In Our View: More housing key to addressing soaring rents

The Columbian
Published: July 25, 2021, 6:03am

A growing crisis in the cost of rental housing is a reflection of powerful market forces. It also represents a K-shaped recovery from the pandemic and is a harbinger of factors that will undermine the economy during that recovery.

The short explanation is simple economics: Supply is not meeting demand for housing throughout Clark County. The region is a desirable destination, and population is increasing faster than housing can be built — a formula for driving up prices.

Residents have noticed. In researching a recent article about rental prices, The Columbian asked readers on Facebook to share their stories about rent increases. The request produced more than 500 responses, including: “Housing is a major crisis that continually gets swept under the rug. Now we need a plan of action, and action to be taken, instead of shrugs and hand-wringing about the issue.”

According to CoStar, a real estate information company, the average rent for a two-bedroom apartment in Vancouver nearly doubled over the past decade, from $684 to $1,343. Meanwhile, the Consumer Price Index increased 17 percent over that period. Rental prices have quickly outpaced wage growth, placing pressure on the system.

The coronavirus pandemic has increased that pressure. Renters have benefited from a statewide eviction moratorium over the past 16 months, but that moratorium is coming to an end.

The moratorium has been a lifeline for people who had their employment limited or eliminated by the pandemic, but it has burdened landlords. One of the long-term impacts of COVID-19 will be small, private landlords leaving the market and selling out to commercial entities.

On top of that, CoStar reports that high-end rents have decreased during the pandemic while increasing for low- and middle-income renters. As columnist Catherine Rampell of The Washington Post wrote in March: “Low-income households are getting squeezed from both directions — less income and higher prices for what is usually their biggest single monthly expense: rent.” This contributes to a K-shaped recovery — growing wealth for those at the top and declining wealth for others.

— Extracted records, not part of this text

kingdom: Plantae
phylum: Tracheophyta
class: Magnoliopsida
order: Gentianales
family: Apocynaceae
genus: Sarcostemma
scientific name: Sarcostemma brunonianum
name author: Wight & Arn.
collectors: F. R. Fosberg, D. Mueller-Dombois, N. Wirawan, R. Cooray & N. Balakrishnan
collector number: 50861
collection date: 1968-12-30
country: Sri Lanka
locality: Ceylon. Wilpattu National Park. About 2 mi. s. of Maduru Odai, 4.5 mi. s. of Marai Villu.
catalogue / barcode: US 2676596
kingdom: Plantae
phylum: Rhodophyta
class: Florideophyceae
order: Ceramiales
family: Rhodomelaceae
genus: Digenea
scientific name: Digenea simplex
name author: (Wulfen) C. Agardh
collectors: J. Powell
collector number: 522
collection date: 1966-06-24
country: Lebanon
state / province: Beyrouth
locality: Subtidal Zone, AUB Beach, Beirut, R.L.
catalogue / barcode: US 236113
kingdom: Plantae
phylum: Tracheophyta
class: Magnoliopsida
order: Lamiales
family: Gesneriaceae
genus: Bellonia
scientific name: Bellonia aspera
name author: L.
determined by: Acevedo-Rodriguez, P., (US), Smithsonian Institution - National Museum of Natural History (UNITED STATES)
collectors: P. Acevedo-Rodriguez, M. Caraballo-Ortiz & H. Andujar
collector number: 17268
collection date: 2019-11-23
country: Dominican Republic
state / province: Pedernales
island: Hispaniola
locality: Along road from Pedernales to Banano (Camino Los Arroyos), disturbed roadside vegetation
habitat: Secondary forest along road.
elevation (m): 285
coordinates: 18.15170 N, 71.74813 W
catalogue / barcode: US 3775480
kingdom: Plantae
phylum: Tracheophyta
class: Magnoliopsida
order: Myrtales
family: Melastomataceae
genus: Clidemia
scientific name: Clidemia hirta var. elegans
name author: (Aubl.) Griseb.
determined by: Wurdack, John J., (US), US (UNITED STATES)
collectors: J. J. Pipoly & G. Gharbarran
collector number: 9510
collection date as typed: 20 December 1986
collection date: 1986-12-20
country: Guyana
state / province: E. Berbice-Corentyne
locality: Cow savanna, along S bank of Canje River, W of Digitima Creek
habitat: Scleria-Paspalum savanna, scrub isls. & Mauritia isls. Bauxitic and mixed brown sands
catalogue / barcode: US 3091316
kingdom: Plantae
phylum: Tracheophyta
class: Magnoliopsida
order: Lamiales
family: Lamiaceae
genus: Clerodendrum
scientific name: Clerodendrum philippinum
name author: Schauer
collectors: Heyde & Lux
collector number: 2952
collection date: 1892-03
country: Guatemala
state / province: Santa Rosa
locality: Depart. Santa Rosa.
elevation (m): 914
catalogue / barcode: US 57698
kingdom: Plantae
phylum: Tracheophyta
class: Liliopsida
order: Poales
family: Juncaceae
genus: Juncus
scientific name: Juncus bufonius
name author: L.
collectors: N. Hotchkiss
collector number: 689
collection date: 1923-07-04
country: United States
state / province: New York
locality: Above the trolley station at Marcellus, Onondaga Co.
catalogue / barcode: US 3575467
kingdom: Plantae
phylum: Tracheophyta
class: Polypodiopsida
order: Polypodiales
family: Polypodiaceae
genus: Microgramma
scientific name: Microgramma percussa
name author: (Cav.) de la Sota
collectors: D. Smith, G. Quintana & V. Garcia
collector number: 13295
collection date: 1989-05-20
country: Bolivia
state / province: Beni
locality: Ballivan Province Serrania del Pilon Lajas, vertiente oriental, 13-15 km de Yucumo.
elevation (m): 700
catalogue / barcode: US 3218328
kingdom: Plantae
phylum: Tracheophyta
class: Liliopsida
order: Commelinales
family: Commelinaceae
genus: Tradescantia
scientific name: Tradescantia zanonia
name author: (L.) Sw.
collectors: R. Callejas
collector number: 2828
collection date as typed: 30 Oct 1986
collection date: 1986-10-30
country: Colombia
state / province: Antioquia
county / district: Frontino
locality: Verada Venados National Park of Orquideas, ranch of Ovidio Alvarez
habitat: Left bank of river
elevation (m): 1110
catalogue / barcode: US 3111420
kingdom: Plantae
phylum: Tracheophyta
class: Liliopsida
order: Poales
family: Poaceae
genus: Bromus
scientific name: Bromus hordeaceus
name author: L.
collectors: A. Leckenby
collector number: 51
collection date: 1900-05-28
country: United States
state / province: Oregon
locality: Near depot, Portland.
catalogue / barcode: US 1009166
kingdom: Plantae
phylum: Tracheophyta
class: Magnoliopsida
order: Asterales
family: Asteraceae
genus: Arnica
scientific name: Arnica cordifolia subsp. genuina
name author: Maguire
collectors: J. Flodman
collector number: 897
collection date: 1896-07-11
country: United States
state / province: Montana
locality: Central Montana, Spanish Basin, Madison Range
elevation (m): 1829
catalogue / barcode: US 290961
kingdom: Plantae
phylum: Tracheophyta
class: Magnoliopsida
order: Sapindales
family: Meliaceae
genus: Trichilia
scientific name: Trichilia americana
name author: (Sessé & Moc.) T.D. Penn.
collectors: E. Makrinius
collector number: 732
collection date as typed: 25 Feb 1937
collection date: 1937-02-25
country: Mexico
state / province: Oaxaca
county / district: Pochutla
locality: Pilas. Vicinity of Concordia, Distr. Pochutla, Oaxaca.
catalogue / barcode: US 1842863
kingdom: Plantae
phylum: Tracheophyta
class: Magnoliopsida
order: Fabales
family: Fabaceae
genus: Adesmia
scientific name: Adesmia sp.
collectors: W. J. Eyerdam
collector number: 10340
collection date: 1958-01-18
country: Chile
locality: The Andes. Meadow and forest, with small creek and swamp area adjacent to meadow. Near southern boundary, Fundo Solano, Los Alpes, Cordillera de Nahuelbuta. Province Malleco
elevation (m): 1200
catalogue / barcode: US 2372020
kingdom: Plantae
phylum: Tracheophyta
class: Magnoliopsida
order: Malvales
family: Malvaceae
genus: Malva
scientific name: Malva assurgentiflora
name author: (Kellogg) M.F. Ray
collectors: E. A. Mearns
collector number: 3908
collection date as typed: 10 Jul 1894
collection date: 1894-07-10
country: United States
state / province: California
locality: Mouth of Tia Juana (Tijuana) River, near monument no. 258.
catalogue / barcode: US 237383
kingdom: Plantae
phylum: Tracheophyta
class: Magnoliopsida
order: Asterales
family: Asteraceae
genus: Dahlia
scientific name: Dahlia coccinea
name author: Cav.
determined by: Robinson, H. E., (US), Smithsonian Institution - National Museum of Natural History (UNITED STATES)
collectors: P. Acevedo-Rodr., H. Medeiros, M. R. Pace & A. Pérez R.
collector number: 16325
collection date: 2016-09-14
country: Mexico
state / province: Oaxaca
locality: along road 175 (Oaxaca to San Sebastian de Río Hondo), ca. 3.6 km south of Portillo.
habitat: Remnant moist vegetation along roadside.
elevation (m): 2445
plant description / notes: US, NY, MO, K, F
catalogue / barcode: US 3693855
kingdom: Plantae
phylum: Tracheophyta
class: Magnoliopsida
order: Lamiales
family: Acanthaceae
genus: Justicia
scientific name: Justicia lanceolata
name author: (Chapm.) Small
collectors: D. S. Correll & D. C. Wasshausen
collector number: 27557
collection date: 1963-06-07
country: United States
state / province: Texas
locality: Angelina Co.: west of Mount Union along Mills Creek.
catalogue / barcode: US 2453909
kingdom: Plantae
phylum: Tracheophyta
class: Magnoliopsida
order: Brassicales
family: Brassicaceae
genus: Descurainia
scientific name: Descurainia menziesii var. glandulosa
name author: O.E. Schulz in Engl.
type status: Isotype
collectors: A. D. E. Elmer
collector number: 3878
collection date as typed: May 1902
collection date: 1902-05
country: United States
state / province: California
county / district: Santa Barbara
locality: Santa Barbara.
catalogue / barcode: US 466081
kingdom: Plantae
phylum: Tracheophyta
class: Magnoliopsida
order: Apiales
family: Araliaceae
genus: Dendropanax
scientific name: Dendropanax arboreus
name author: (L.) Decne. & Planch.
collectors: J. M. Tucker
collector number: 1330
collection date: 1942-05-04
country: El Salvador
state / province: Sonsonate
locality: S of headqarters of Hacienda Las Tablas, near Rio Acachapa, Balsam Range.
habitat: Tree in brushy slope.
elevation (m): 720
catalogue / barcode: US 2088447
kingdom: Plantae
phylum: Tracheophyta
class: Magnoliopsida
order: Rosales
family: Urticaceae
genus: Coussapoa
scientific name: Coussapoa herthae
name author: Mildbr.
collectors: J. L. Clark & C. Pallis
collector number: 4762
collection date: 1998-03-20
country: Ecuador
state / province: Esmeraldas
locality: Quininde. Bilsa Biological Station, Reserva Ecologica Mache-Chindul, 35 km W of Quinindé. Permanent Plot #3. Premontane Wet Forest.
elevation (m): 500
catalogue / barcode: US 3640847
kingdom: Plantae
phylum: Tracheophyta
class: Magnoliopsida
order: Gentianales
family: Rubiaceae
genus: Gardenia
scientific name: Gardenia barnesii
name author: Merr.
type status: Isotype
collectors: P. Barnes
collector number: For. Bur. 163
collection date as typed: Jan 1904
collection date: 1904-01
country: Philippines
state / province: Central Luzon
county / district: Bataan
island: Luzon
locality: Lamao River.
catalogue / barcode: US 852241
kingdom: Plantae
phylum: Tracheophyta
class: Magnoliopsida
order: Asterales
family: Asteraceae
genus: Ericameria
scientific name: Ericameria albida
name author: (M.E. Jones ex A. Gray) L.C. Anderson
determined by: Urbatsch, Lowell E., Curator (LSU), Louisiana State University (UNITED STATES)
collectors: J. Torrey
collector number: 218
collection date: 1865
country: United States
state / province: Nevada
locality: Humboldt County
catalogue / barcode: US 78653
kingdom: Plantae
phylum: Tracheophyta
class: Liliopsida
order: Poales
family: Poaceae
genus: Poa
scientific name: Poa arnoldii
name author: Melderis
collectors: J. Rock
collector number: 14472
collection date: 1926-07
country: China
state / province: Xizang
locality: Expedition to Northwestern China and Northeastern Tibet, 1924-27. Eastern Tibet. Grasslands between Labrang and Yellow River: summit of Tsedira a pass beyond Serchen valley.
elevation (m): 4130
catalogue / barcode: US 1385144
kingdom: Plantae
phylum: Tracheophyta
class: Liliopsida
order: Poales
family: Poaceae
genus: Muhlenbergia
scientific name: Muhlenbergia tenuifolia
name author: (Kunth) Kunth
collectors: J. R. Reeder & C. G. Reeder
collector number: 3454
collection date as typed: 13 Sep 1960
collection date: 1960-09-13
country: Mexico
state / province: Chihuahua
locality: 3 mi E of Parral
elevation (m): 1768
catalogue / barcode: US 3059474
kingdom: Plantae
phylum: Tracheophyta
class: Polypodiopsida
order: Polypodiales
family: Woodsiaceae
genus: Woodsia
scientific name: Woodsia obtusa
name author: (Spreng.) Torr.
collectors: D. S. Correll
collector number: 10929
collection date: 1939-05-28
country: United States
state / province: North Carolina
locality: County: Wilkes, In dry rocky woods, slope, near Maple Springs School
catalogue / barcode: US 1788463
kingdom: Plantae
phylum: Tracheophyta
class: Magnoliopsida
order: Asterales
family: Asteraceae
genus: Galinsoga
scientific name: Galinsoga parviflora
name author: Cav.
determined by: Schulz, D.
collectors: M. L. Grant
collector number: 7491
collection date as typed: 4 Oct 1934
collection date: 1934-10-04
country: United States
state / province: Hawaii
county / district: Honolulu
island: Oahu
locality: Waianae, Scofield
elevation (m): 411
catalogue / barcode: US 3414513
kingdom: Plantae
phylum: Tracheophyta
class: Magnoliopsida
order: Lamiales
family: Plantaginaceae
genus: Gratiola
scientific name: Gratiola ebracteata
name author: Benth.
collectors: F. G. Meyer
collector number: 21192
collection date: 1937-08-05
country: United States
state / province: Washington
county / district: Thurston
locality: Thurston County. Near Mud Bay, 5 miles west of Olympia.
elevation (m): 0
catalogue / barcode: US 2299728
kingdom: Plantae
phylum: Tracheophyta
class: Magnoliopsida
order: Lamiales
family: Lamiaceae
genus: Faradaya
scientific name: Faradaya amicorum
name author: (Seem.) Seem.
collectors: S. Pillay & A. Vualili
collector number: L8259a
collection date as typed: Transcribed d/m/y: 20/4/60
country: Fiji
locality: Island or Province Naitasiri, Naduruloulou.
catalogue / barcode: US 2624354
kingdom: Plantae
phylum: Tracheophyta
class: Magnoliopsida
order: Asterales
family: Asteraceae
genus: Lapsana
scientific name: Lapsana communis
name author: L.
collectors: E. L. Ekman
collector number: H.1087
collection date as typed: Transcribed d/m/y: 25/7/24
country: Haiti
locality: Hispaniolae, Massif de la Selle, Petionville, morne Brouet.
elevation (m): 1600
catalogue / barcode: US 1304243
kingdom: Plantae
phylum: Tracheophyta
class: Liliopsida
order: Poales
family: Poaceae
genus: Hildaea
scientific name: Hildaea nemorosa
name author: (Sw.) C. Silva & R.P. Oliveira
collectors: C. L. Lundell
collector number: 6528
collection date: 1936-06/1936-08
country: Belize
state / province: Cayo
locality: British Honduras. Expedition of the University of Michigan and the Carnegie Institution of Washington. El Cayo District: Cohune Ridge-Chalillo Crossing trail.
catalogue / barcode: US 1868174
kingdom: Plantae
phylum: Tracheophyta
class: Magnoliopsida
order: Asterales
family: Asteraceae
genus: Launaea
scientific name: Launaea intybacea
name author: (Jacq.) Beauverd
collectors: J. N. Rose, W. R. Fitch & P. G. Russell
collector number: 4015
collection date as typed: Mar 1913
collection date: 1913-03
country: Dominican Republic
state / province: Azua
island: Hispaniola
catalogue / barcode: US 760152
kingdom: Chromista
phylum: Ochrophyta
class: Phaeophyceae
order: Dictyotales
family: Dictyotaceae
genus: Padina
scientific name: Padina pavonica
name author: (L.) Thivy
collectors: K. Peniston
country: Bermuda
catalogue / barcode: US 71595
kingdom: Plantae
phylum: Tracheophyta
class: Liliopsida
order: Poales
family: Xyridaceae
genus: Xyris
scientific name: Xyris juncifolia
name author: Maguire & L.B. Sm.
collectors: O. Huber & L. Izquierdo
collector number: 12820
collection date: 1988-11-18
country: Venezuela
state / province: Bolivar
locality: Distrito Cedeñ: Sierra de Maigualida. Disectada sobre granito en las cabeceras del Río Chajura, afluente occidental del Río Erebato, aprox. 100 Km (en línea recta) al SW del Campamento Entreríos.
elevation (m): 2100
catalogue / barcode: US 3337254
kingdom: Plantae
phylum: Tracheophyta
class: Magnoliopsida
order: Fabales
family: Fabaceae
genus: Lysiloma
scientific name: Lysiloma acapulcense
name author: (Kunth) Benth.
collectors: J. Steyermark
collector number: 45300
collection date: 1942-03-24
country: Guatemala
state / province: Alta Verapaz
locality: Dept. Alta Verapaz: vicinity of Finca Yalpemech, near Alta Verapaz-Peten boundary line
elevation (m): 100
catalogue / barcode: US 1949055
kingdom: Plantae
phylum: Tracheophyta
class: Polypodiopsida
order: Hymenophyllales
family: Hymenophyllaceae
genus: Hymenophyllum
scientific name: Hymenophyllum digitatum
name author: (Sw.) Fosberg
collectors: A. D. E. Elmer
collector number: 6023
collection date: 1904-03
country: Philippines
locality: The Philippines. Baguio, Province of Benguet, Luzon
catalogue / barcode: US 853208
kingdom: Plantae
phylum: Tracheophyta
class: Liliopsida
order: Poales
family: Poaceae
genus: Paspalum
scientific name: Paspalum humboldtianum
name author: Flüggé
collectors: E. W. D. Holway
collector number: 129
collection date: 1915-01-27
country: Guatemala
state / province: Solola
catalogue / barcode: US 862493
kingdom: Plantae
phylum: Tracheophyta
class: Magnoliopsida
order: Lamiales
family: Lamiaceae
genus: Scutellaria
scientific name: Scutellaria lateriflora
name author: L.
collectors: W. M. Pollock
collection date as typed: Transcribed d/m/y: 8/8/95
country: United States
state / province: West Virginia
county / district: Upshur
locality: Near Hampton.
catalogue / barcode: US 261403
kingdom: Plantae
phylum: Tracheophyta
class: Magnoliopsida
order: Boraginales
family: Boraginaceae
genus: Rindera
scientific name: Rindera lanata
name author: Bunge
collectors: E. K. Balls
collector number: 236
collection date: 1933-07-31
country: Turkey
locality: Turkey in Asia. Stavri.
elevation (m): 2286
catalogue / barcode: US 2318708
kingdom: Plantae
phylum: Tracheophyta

The rental market paints a portrait that reverberates throughout the economy. Yet action is likely to give way to shrugs and hand-wringing; there are no simple solutions.

One issue that is relevant in the Northwest is land-use law. For decades, legislation has limited where housing can be built out of a desire to limit sprawl and preserve the region’s natural beauty. As Jenny Schuetz wrote for the centrist Brookings Institution in 2019: “The development process itself has become increasingly long, complicated, and risky over the past 20 years — all factors that drive up the cost of newly built housing and limit the market’s ability to respond to demand.”

Land-use laws are the purview of state and local government. But the federal government should get involved by considering federal tax credits for renters. By comparison, homeowners benefit from a mortgage interest deduction on their federal taxes, a provision that is particularly helpful for first-time owners early in their mortgage. Tax credits for renters, however, must be approached cautiously; in areas where demand exceeds supply — such as Vancouver — they would further drive up rents.

While other approaches should be considered, an increased supply of housing is the only long-term solution. Population will continue to grow, and there is no way around that. Housing must increase along with it.